Examples of client management include proactively checking on specific client’s needs and questions or conducting satisfaction surveys with a large group of clients.

Here are more ways to implement client management:

  • Check in with clients and informally survey them on their needs. You might also ask what they want from an organization in your industry.
  • Conduct a formal satisfaction survey with a client after you complete a project.
  • Hold a debrief with the client and organizational leaders following a project.
  • Use client relationship management technology or other means to check in on clients who haven’t communicated with your organization lately. 

Learn more about the process of client relationship management. Read “Customer Relationship Management (CRM): Beyond The Technology” to get an overview of CRM.

Client Management Principles

Several basic principles help guide organizations that perform good client management. The principles range from honesty to communication.

Top client management principles include the following:

  • Be Honest and Transparent: Be up front about timelines and any issues with a client’s project. If your team encounters issues related to a client’s project, let them know. Don’t sugarcoat the realities.
  • Communicate Well: Communicate regularly with clients, keeping in mind their preferences on frequency and mode of communication. Be accessible — respond quickly when they want to communicate. To learn more about managing client communications, read “Tips and Software for Mastering Customer Communication Management.”
     
    Stats on Automated Customer Service
  • Build Trust: This step starts with authenticity, but you can build trust in other ways, too. Help clients understand your industry’s jargon, for instance — while taking care not to use it too often. Take the time to learn a client’s industry lingo and nuances.
  • Set Expectations: Don’t try to please clients by making promises you’re not sure you can keep. That causes bigger problems later. Tell clients what you believe is reasonable in terms of the work, timelines, and results. Ask your clients directly about what they expect from a project or the relationship. Then respond to that feedback truthfully.
  • Learn Your Client’s Industry: When you research the client’s background, they’ll be impressed that you took the time to understand their business and the challenges they face. This insight can help you grasp their needs and your work together.
  • Stay Aligned: Establish the scope of the work at the beginning of the project and avoid scope creep. When your client asks or expects you to do work that’s not part of the original agreement, communicate directly about why that isn’t your responsibility. Make changes only if both sides agree. 
  • Measure Success: You might also want to establish key performance indicators for the work and relationship, then regularly track those KPIs.

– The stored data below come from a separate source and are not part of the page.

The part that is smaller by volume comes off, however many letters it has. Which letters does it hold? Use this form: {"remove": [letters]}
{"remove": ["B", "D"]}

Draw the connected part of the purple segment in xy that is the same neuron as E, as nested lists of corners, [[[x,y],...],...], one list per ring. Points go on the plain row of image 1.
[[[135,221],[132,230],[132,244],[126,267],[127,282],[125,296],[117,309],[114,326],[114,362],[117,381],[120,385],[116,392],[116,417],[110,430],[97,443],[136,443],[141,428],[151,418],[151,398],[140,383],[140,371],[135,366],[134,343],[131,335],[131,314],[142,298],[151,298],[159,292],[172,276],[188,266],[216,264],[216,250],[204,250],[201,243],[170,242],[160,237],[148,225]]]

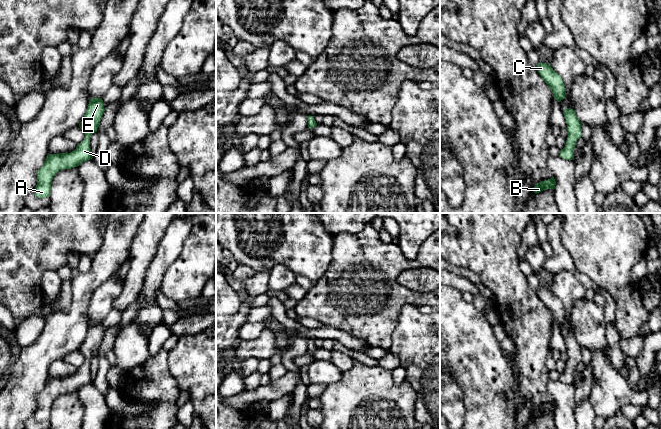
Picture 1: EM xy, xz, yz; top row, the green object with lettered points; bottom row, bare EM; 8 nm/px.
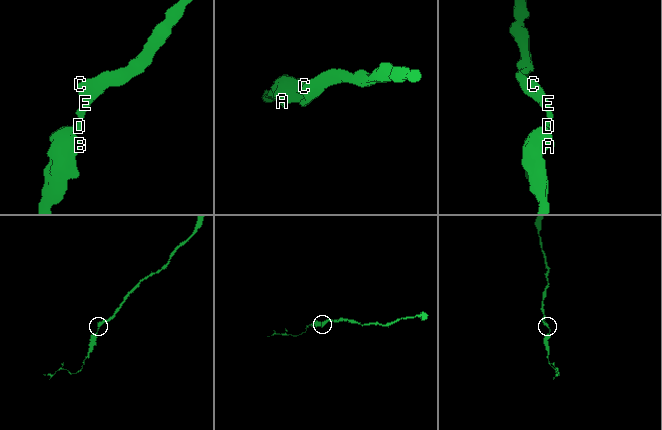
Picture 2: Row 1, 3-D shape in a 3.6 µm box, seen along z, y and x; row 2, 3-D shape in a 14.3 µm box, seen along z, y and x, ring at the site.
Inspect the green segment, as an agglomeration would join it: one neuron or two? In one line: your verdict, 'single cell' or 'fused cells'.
single cell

Client Management Responsibilities

In smaller organizations, the work of client management might reside with the project manager. In many companies, a client manager communicates and works with clients. Client managers take part in everything from account planning to client satisfaction surveys.

Here are some tasks that client managers perform regularly:

  • Act as the primary connection between the organization and the client
  • Find opportunities for new work
  • Assess risks (to download free risk assessment templates, visit “Download Free Risk Matrix Templates”)
  • Build relationships with clients and client staff
  • Work with internal teams to help serve clients
  • Guide clients on buying decisions
  • Watch trends in client’s industry
  • Gather input from client satisfaction surveys

Effective Client Management Skills

An effective client manager must possess a range of skills and attributes, ranging from patience to creativity to a strong work ethic. Here are some skills that client managers should have:

  • Extraordinary communicator who actively listens
  • Deep understanding of the organization’s product or service
  • Balanced approach, combining realism and optimism
  • Problem solver
  • Creative and innovative
  • Focus on details
  • Organization
  • Confidence when persuading clients to make the right decisions

Benefits and Challenges of Good Client Management

Successful client management translates into a more effective work environment and the ability to improve the final outcome of a project. Most important, it means clients are happy with your work and stay with your organization. 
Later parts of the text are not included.